Morador de Capão Redondo, Ferréz responde: “escrevo para os manos”
5. Com efeito, ainda que o registro in natura do violento cotidiano urbano no qual o risco de aniquilamento permanente também seja característico da prosa de Edyr Augusto, as obras de Fernando Bonassi, Marçal Aquino, Paulo Lins, muitas adaptadas para o cinema, já teriam registrado o diálogo entre o documental e o ficcional por meio do esgarçamento das tensões sociais existentes. O que a literatura de Ferréz faz, contudo, ao re-apresentar o mundo das “quebradas das vielas da periferia paulista” por meio de material autobiográfico e de uma linguagem oral, de gueto, é oferecer aos manos algo que tenha “a sua cara”. Também Daniel Frazão, oriundo de uma classe média intelectualizada, escreve para os “manos”. O implacável Cerco narra o assassinato de vizinhos, professores, pais, num domingo de sol, na pacata São Felipe, por aqueles que a própria cidade gerou. Por que razão? Porque sim.
Se em suas origens, então, o romance trouxe para o “suporte” livro emoções cotidanas com as quais os leitores poderiam se identificar, democratizando e popularizando a leitura, o testemunho ou a linguagem direta atuantes na literatura contemporânea parecem ter, sim, uma função identitária. Função que, ao delimitar espaços urbanos, psíquicos, morais, éticos, mais do que oferecer representações com as quais os leitores possam se identificar, ao contrário, comunica ao mundo a sua existência, ao circunscrevê-los. O fato é que, com algumas exceções, a literatura contemporânea não desorganiza a realidade, não desvela subjetividades mas promove o sentimento de pertencimento ao constituir identidades
6. Nesse sentido, corresponde, no âmbito da cultura, ao que Oliveira parece experimentar enquanto organizador das antologias Geração 90.

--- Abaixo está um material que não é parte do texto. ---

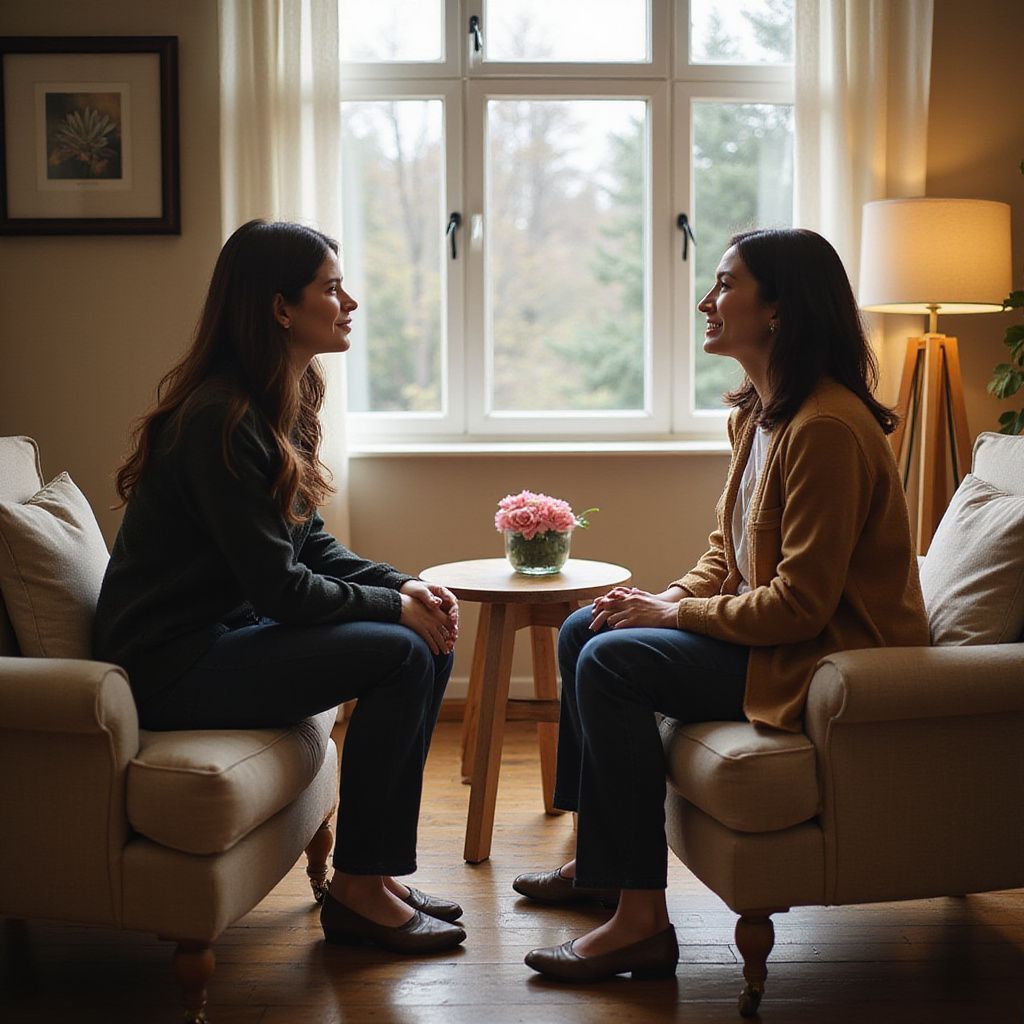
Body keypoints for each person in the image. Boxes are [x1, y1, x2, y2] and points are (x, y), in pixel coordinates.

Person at [515, 228, 930, 982]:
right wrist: (665, 595)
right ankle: (600, 865)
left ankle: (641, 921)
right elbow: (726, 552)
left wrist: (670, 618)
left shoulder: (828, 428)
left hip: (822, 655)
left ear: (778, 310)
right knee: (588, 626)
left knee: (611, 661)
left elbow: (801, 606)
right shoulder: (758, 415)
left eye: (725, 284)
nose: (707, 301)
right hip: (777, 633)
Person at [93, 219, 466, 954]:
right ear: (280, 308)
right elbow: (283, 590)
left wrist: (406, 585)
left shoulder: (277, 401)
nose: (349, 300)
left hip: (225, 639)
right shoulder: (219, 420)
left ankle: (373, 875)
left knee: (423, 637)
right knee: (402, 647)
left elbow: (310, 542)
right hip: (173, 666)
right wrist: (396, 607)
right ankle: (360, 893)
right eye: (331, 288)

Mas a questão é que caso consideremos, como Eric Hobsbawm
7, a desconstrução dos mecanismos sociais que vinculam a nossa experiência pessoal à das gerações passadas um dos fenômenos mais característicos do final do século 20, parece-me fundamental sermos capazes de sustentar a ausência de homogeneização em face à fragmentação. Trata-se do tempo necessário para “‘vomitar’ os excessos a fim de avaliarmos o que de fato queremos redeglutir”, sugere Michel Melamed, em Regurgitofagia. Somente assim, angustiados porém integros, firmes porém flexíveis – fortes, afinal –, poderemos, tendo o tempo como o nosso único aliado, enfrentar as décadas que nos esperam, no percurso desconhecido que é o de reinscrever a própria herança de forma inovadora.
4 Cf. Süssekind, Flora. (1985)
Literatura e vida literária. Belo Horizonte, Editora UFMG, 2004, 2ª edição revista.
5 Cf. Lajolo, Marisa.
Como e por que ler o romance brasileiro. Rio de Janeiro, Objetiva, 2004.
6 Vale observar, contudo, que, no que se refere aos autores oriundos dos blogs da Web, a dinâmica que se estabelece – ainda que por meio de instrumentos distintos – também busca constituir uma identidade.
7 Cf. Hobsbawm, Eric. (1994)
Era dos extremos. O breve século XX: 1914-1991. São Paulo, Cia. Das letras, 1995.